Blog

Category: Lifestyle

Black History Makers

February is dedicated as Black History Month, honoring the triumphs and struggles of African Americans throughout U.S. history. The Black History Month 2022 theme, “Black Health and Wellness,” explores “the legacy of not only Black scholars and medical practitioners in Western medicine, but also other ways of knowing (e.g., birth workers, doulas, midwives, naturopaths, herbalists, etc.) throughout the African Diaspora. The 2022 theme considers activities, rituals, and initiatives that Black communities have done to be well.” At Faithful Friends, we celebrate Black History Month by shining light on Black History Makers who have made an impact on the veterinary profession.

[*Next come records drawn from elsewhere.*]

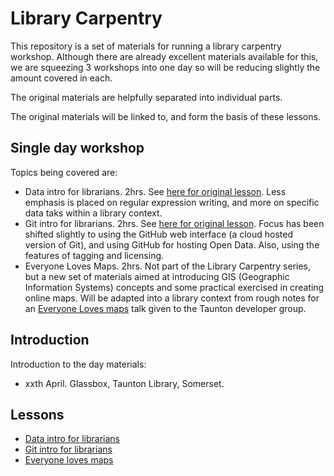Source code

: # Library Carpentry

This repository is a set of materials for running a library carpentry workshop.  Although there are already excellent materials available for this, we are squeezing 3 workshops into one day so will be reducing slightly the amount covered in each.

The original materials are helpfully separated into individual parts.

The original materials will be linked to, and form the basis of these lessons.

## Single day workshop

Topics being covered are:

- Data intro for librarians. 2hrs.  See [here for original lesson](https://data-lessons.github.io/library-data-intro/).  Less emphasis is placed on regular expression writing, and more on specific data taks within a library context.
- Git intro for librarians.  2hrs. See [here for original lesson](http://data-lessons.github.io/library-git/).  Focus has been shifted slightly to using the GitHub web interface (a cloud hosted version of Git), and using GitHub for hosting Open Data.  Also, using the features of tagging and licensing.
- Everyone Loves Maps. 2hrs.  Not part of the Library Carpentry series, but a new set of materials aimed at introducing GIS (Geographic Information Systems) concepts and some practical exercised in creating online maps.  Will be adapted into a library context from rough notes for an [Everyone Loves maps](https://github.com/DaveBathnes/GIS-Tutorial) talk given to the Taunton developer group.

## Introduction

Introduction to the day materials:

- xxth April.  Glassbox, Taunton Library, Somerset.


## Lessons

- [Data intro for librarians](dataintro.md)
- [Git intro for librarians](gitintro.md)
- [Everyone loves maps](everyonelovesmaps.md)
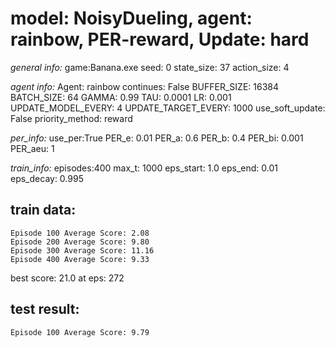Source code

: 
# model: NoisyDueling, agent: rainbow, PER-reward, Update: hard

*general info:*
	game:Banana.exe
	seed: 0
	state_size: 37
	action_size: 4

*agent info:*
	Agent: rainbow
	continues: False
	BUFFER_SIZE: 16384
	BATCH_SIZE: 64
	GAMMA: 0.99
	TAU: 0.0001
	LR: 0.001
	UPDATE_MODEL_EVERY: 4
	UPDATE_TARGET_EVERY: 1000
	use_soft_update: False
	priority_method: reward

*per_info:*
	use_per:True
	PER_e: 0.01
	PER_a: 0.6
	PER_b: 0.4
	PER_bi: 0.001
	PER_aeu: 1

*train_info:*
	episodes:400
	max_t: 1000
	eps_start: 1.0
	eps_end: 0.01
	eps_decay: 0.995



## train data: 

	Episode 100	Average Score: 2.08
	Episode 200	Average Score: 9.80
	Episode 300	Average Score: 11.16
	Episode 400	Average Score: 9.33


best score: 21.0 at eps: 272
## test result: 

	Episode 100	Average Score: 9.79
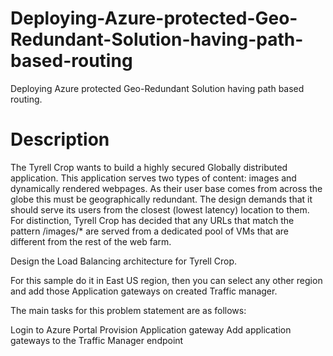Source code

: # Deploying-Azure-protected-Geo-Redundant-Solution-having-path-based-routing
Deploying Azure protected Geo-Redundant Solution having path based routing.

# Description
The Tyrell Crop wants to build a highly secured Globally distributed application. This application serves two types of content: images and dynamically rendered webpages. As their user base comes from across the globe this must be geographically redundant. The design demands that it should serve its users from the closest (lowest latency) location to them. For distinction, Tyrell Crop has decided that any URLs that match the pattern /images/* are served from a dedicated pool of VMs that are different from the rest of the web farm.

Design the Load Balancing architecture for Tyrell Crop.

For this sample do it in East US region, then you can select any other region and add those Application gateways on created Traffic manager.

The main tasks for this problem statement are as follows:

Login to Azure Portal
Provision Application gateway
Add application gateways to the Traffic Manager endpoint
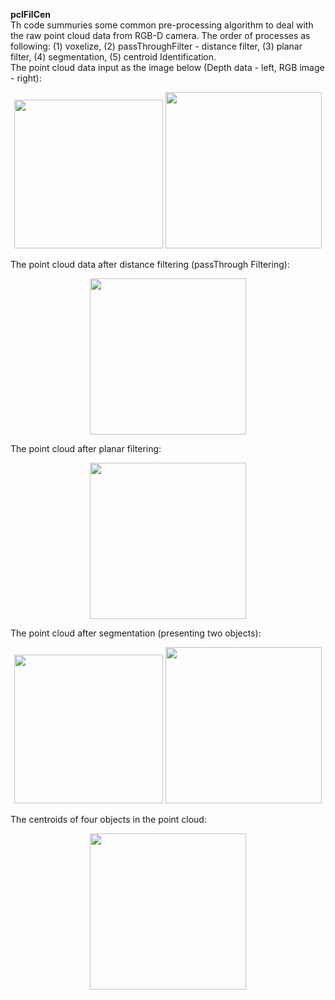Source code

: **pclFilCen**\
Th code summuries some common pre-processing algorithm to deal with the raw point cloud data from RGB-D camera. The order of processes as following: (1) voxelize, (2) passThroughFilter - distance filter, (3) planar filter, (4) segmentation, (5) centroid Identification.\
The point cloud data input as the image below (Depth data - left, RGB image - right):
<p align="center">
  <img src="https://github.com/buivn/images/blob/master/pcdInput.png" width="238">
  <img src="https://github.com/buivn/images/blob/master/4objectnew1.jpg" width="250">
</p>
The point cloud data after distance filtering (passThrough Filtering):
<p align="center">
  <img src="https://github.com/buivn/images/blob/master/afterPassthroughFilter.png" width="250">
</p>
The point cloud after planar filtering: 

<p align="center">
  <img src="https://github.com/buivn/images/blob/master/pcd_filter_afterfiltering.png" width="250">
</p>
The point cloud after segmentation (presenting two objects):
<p align="center">
  <img src="https://github.com/buivn/images/blob/master/FirstCloud.png" width="238">
  <img src="https://github.com/buivn/images/blob/master/SecondCloud.png" width="250">
</p>
The centroids of four objects in the point cloud:
<p align="center">
  <img src="https://github.com/buivn/images/blob/master/object_centroids.png" width="250">
</p>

Dr. Frederick Douglass Patterson received his Ph.D. at Cornell in 1932 and three years later became the third president of Tuskegee Institute (now University). Dr. Patterson also founded Tuskegee’s Veterinary College, making it possible for Black students to receive a veterinary education in the segregated South. His progressions paved the way for these students to pursue veterinary medicine. Dr. Patterson established the “United Negro College Fund” in 1944 and was awarded the Presidential Medal of Freedom in 1987.

Dr. Alfreda Johnson Webb earned a BS from Tuskegee Institute in 1943 and her Doctor of Veterinary Medicine in 1949 from the Tuskegee Institute (now University) School of Veterinary Medicine. Webb was the first of two African American women to graduate from a school of veterinary medicine in the United States in 1949.

Booker T. Washington formed a branch of the ‘Bands of Mercy’, a humane youth organization that was started by the American Humane Education Society and the Massachusetts SPCA. These Bands of Mercy pledged “kindness and justice to all living creatures,” and held club meetings, put on plays, sang songs, went on photography excursions to humanely ‘capture’ wildlife, and stopped animal cruelty when they saw it happening.

During World War II, Dr. Jane Hinton worked as a medical technician for the U.S. War Department. After the war ended, she enrolled in the School of Veterinary Medicine at the University of Pennsylvania. Together with Alfreda Johnson Webb, they became the first African-American women to earn the Doctor of Veterinary Medicine degree in 1949.